Women especially at young age are experiencing an unprecedented increase in heart attacks and strokes. We attempt In this article to make the reader aware of the reasons for this.
How are women different from men for developing heart attack?
Women tend to develop cardiac disease 7-10 years later compared to men that is attributed to the protective effect of estrogen hormone, which is present till menopause.
What are the traditional risk factors for developing heart disease?
Both men and women are prone to develop cardiac problems if they have one or multiple risk factors listed below.
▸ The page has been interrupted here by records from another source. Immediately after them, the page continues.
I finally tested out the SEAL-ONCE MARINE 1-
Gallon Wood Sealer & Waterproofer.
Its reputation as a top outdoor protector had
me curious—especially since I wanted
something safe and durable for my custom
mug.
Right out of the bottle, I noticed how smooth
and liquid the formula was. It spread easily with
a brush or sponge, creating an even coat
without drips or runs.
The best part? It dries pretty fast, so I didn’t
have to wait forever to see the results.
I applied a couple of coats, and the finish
They are called traditional because they have been in practice for the past 6 decades.
|Non-modifiable risk factors||Modifiable risk factors|
· Male gender
· Family history of cardiac disease (< 60 years)
Despite the absence of many of these risk factors, women worldwide are increasingly dying due to cardiac ailments.
Do traditional risk factors confer a disparate risk for developing cardiac problems in women?
Women are sensitive than men for the development of heart diseases when they have associated traditional risk factors.
- Diabetes: Women with diabetes have a 7-fold increase in cardiac events compared to only 3-fold increase in diabetic men.
- Smoking and tobacco use has been shown to enhance the risk by an additional 25% in women compared to men for development of heart attacks. In fact tobacco use has been responsible for 50% of cardiac events in women and confers a 3-fold increased events. Normally women develop heart attacks 7-10 years later than men due to the protective benefits of estrogen hormone. This protective effect is lost with tobacco use and if they develop diabetes.
Unique risk factors for cardiac problems in female gender include:
- Pre-eclampsia (High BP during pregnancy associated with complications)
- Diabetes during pregnancy
- Polycystic Ovary syndrome
- Early menopause
- Autoimmune diseases
Early menopause and risk of heart attack:
About 10% of women experience menopause naturally before the age of 45 years. This is called early menopause. Because of lack of estrogen in post menopausal women, it predisposes to cardiac events.
Compared to women of similar age, those who attain natural or surgical menopause (removal of uterus – Hysterectomy) less than 45 years are at 50% higher risk of developing heart attack and 20% increased risk of death. Those women who attained surgical menopause tend to have higher cardiac events compared to natural menopause. So women should be dissuaded to undergo uterus removal surgery unless there is a clear evidence that the procedure is definitely required. Hormone replacement therapy has been tried to mitigate this risk but in vain. Current guidelines are against hormone replacement therapy for early menopause.
What can we do to prevent these cardiac events in women?
Targeting traditional risk factors – diabetes, hypertension, lipids, sedentary life styles, inappropriate food choices and obesity form the bedrock strategy for reducing the risk of developing heart attacks.
But for women further measures are needed to address the unique risk factors for women. The American College of Cardiology in its 2019 guidelines notified pre eclampsia, early menopause and autoimmune disease as “risk enhancers” for cardiac disease. They also added that physicians should have a low threshold to treat those patients with risk enhancers by life style measures and cholesterol lowering drugs to reduce the risk of developing heart attacks.
Finally women should realize that they are no longer at low risk for developing cardiac ailments and need to understand there are new risk factors that put them at “enhanced risk” for developing heart attacks.